*** DATA SHOWN ***

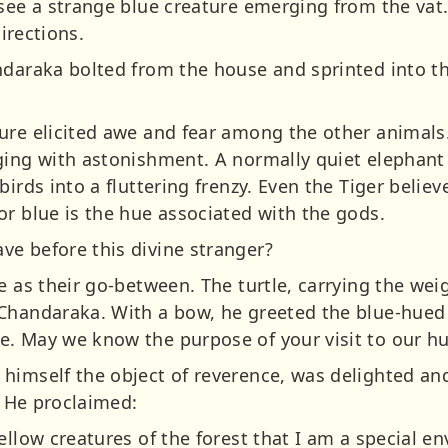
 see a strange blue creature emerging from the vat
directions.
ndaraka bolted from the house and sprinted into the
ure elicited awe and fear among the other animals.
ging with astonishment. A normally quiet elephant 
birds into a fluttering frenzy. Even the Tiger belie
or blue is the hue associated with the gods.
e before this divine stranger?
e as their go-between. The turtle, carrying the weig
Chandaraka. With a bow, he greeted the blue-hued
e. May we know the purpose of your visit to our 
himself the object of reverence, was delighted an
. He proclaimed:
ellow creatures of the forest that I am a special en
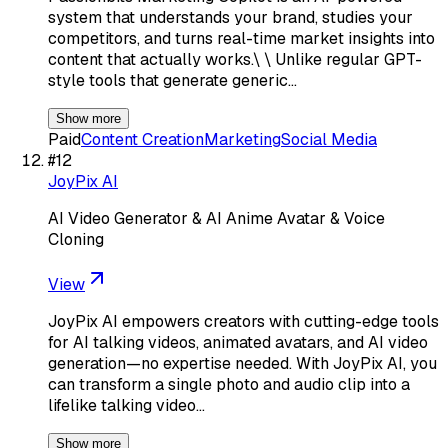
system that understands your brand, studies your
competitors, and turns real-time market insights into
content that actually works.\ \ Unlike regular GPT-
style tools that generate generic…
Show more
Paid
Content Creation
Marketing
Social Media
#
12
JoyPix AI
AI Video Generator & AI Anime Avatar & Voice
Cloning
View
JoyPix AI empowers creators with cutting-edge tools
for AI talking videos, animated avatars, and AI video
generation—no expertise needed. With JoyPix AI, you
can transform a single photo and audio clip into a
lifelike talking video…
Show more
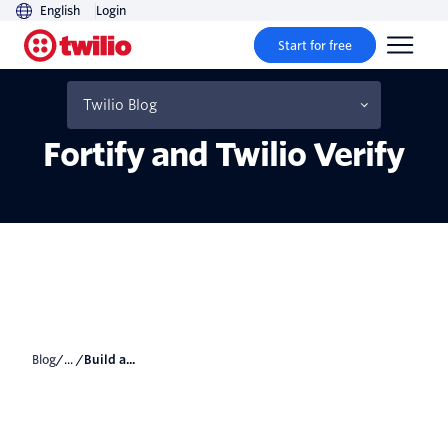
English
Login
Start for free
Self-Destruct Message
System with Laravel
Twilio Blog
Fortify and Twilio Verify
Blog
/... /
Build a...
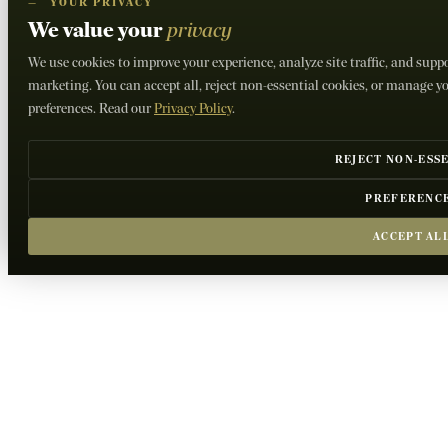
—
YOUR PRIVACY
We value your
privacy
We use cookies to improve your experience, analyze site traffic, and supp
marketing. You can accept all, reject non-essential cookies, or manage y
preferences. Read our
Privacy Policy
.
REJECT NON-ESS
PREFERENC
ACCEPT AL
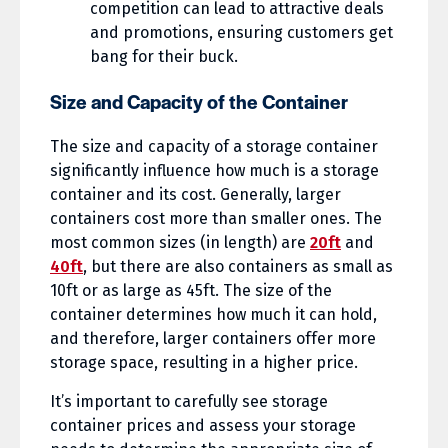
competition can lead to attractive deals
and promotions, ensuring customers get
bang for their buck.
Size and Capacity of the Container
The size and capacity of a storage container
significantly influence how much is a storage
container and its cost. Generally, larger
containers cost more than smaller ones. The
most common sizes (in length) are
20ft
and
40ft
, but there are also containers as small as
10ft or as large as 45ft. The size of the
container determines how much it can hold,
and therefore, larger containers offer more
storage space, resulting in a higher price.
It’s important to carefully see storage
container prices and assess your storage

***

From the first line to the last, repeat the entries exactly and leave out the pictures.

 see a strange blue creature emerging from the vat
directions.
ndaraka bolted from the house and sprinted into the
ure elicited awe and fear among the other animals.
ging with astonishment. A normally quiet elephant 
birds into a fluttering frenzy. Even the Tiger belie
or blue is the hue associated with the gods.
e before this divine stranger?
e as their go-between. The turtle, carrying the weig
Chandaraka. With a bow, he greeted the blue-hued
e. May we know the purpose of your visit to our 
himself the object of reverence, was delighted an
. He proclaimed:
ellow creatures of the forest that I am a special en
system that understands your brand, studies your
competitors, and turns real-time market insights into
content that actually works.\ \ Unlike regular GPT-
style tools that generate generic…
Show more
Paid
Content Creation
Marketing
Social Media
#
12
JoyPix AI
AI Video Generator & AI Anime Avatar & Voice
Cloning
View
JoyPix AI empowers creators with cutting-edge tools
for AI talking videos, animated avatars, and AI video
generation—no expertise needed. With JoyPix AI, you
can transform a single photo and audio clip into a
lifelike talking video…
Show more
English
Login
Start for free
Self-Destruct Message
System with Laravel
Twilio Blog
Fortify and Twilio Verify
Blog
/... /
Build a...
—
YOUR PRIVACY
We value your
privacy
We use cookies to improve your experience, analyze site traffic, and supp
marketing. You can accept all, reject non-essential cookies, or manage y
preferences. Read our
Privacy Policy
.
REJECT NON-ESS
PREFERENC
ACCEPT AL
competition can lead to attractive deals
and promotions, ensuring customers get
bang for their buck.
Size and Capacity of the Container
The size and capacity of a storage container
significantly influence how much is a storage
container and its cost. Generally, larger
containers cost more than smaller ones. The
most common sizes (in length) are
20ft
and
40ft
, but there are also containers as small as
10ft or as large as 45ft. The size of the
container determines how much it can hold,
and therefore, larger containers offer more
storage space, resulting in a higher price.
It’s important to carefully see storage
container prices and assess your storage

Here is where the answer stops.